Official routine: github:esp-idf/examples/peripherals/gpio/.
Official guidelines: GPIO & RTC GPIO , this chapter of the official guide has only a handful of English introductions, and then all API introductions.
Tutorial notes: Chapter 9 GPIO input key operation of ESP32 , RTC is not mentioned in the tutorial, nor are tasks and queues involved.

  • In terms of io configuration, the traditional structure GPIO is used_ config_ T + initialize gpio_config combination, you can open the declaration to view more enumeration / macro definition settings.

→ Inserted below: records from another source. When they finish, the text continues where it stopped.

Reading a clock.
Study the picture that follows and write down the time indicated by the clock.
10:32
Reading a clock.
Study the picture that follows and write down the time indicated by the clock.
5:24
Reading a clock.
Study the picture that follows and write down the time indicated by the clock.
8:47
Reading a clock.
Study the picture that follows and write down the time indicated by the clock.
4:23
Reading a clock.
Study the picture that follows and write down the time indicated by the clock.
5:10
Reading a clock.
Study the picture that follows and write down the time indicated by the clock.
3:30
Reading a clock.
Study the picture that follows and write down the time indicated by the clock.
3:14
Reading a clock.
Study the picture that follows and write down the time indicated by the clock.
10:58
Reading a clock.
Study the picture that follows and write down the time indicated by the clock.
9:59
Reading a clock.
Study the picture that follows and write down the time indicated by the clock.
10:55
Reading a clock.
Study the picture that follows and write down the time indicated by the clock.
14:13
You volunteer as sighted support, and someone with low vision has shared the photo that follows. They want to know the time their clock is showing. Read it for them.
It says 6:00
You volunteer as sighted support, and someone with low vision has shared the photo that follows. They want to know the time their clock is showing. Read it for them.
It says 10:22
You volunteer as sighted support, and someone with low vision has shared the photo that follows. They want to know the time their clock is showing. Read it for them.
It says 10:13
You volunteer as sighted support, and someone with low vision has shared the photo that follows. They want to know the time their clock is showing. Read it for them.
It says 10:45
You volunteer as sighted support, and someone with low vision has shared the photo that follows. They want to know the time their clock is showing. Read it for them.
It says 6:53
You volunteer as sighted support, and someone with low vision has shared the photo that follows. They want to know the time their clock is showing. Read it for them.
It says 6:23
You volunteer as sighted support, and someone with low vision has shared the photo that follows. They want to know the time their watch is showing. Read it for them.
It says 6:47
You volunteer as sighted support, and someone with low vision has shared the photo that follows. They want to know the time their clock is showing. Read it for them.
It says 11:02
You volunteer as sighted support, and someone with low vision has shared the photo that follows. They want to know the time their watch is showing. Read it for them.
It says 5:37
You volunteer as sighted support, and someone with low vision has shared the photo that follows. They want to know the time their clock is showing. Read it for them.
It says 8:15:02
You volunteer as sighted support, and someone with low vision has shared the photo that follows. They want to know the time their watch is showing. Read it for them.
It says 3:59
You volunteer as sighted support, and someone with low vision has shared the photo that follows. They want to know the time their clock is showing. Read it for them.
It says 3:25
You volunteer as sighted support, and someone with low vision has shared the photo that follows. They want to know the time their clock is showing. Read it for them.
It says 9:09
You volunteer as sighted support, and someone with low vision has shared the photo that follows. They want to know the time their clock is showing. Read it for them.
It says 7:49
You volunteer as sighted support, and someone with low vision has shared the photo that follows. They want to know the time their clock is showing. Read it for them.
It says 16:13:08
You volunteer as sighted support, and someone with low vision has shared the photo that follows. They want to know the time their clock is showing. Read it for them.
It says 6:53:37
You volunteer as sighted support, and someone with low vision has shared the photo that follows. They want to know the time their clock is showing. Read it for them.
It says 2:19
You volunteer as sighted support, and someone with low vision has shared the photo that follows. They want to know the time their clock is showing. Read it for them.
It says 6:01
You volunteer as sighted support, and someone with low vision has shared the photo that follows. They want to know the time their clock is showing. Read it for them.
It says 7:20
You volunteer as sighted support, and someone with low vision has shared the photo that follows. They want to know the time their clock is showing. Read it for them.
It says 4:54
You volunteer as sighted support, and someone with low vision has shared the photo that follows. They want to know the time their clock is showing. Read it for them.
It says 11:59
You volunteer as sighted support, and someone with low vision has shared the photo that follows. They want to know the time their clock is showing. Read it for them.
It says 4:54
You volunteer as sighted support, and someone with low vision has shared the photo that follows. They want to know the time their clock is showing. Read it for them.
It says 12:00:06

At the same time, you can also select multiple pins at the same time. Remember to use shift conversion instead of directly losing decimal. Also, common changes
#define GPIO_OUTPUT_IO_0    5
#define GPIO_OUTPUT_IO_1    19

    gpio_config_t io_conf;
    //disable interrupt
    io_conf.intr_type = GPIO_PIN_INTR_DISABLE;
    //set as output mode
    io_conf.mode = GPIO_MODE_OUTPUT;
    //bit mask of the pins that you want to set,e.g.GPIO18/19
    io_conf.pin_bit_mask = GPIO_OUTPUT_PIN_SEL;
    //disable pull-down mode turns off the pull-down mode
    io_conf.pull_down_en = 0;
    //disable pull-up mode disables the pull-up mode
    io_conf.pull_up_en = 0;
    //configure GPIO with the given settings

    //Change gpio intrupt type for one pin
    gpio_set_intr_type(GPIO_INPUT_IO_0, GPIO_INTR_ANYEDGE);
  • It should be noted that there is no need to enable the sub clock under the bus. esp has only one series of pins. GPIOx is written in the manual. Unlike other microcontrollers, there are so many pins and prefixes.

  • Moreover, I didn't expect that the first peripheral routine peripherals/gpio was so complex, using threads and semaphores? Compared with the RT thread system just learned recently, it seems to be similar to the FreeRTOS system in esp. (hey, hey, the role of previous learning has been reflected so quickly)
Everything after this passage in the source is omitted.